In 2009 an employee of Camelot — the company that operates the UK National Lottery — conspired with a member of the public, Edward Putman, of Kings Langley in Hertfordshire, to claim a jackpot prize using a bogus ticket. The employee, who worked in Camelot's fraud department, found a way to forge lottery tickets bearing winning numbers. Putman was initially prosecuted in July 2012 for benefit fraud after failing to declare lottery winnings of nearly £5 million whilst in receipt of welfare benefits. Although police did not have enough evidence to bring a prosecution at the time, the case was investigated by the Gambling Commission in December 2016, who found that Camelot had breached the terms of its operating licence in failing to investigate the veracity of the prize claim before paying out and fined Camelot £3 million. The case was subsequently investigated further, and in October 2019 Putman was jailed for 9 years for defrauding the National Lottery of £2.5 million.

===China===
In the 2004 Chinese lottery scandal, a contractor at the Shaanxi Provincial Sports Lottery Centre in Shaanxi Province attempted to claim a prize of a new BMW car using a fake lottery ticket.
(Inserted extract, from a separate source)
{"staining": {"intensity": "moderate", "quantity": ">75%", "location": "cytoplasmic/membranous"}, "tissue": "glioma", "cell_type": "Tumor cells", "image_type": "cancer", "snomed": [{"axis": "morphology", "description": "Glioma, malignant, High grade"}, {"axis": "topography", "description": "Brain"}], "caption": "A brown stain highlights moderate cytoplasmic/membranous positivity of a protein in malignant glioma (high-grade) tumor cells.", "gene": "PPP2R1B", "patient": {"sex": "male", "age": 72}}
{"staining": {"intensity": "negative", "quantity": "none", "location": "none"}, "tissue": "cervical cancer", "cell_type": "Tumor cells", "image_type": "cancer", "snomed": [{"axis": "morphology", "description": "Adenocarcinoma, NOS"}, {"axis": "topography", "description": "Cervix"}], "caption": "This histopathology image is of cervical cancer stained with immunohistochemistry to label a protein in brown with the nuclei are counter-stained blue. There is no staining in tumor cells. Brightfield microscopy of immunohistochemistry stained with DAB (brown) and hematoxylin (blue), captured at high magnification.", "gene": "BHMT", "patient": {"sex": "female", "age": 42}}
In 2005, a lotto retailer in Anshan, Liaoning Province, exploited a flaw in a lottery draw process that allowed him to continue to sell lottery tickets up to five minutes after the winning numbers had been announced. He bought a ticket with winning numbers and claimed a prize of $3.76 million, but eventually he was caught and sentenced to life imprisonment.

=== Vietnam ===
In Vietnam, lottery fraud has occurred on many different scales, from small to large, causing great damage to the state and the people. Lottery fraud takes many different forms, including: fraud in the lottery drawing process, fraud in the lottery printing process, fraud in the lottery ticket sales process.

==In popular culture==
Lottery fraud has featured in films, television productions, and literature. David Baldacci's 1997 novel The Winner follows an impoverished young woman who is approached by a mysterious man that offers to arrange for her to win a $100,000,000 national lottery on the condition that she leaves the United States and never returns. The 2000 film Lucky Numbers depicts a TV weatherman, Russ Richards (John Travolta), who rigs the Pennsylvania Lottery in a story inspired by the 1980 Pennsylvania Lottery scandal. In Class Warfare (2001), two high school students plot to murder a classmate to gain possession of his winning lottery ticket. In Ridley Scott's 2003 film Matchstick Men, con artist Roy Waller (Nicolas Cage) teaches his daughter how to con a woman into believing she has won the lottery, and she shares her expected winnings with them. A 2011 episode of the BBC TV documentary series The Real Hustle, a group of scammers pretend to be a lottery syndicate who have won a lottery. They persuade a member of the public to cash the ticket for them with a promise of a share in the prize pool.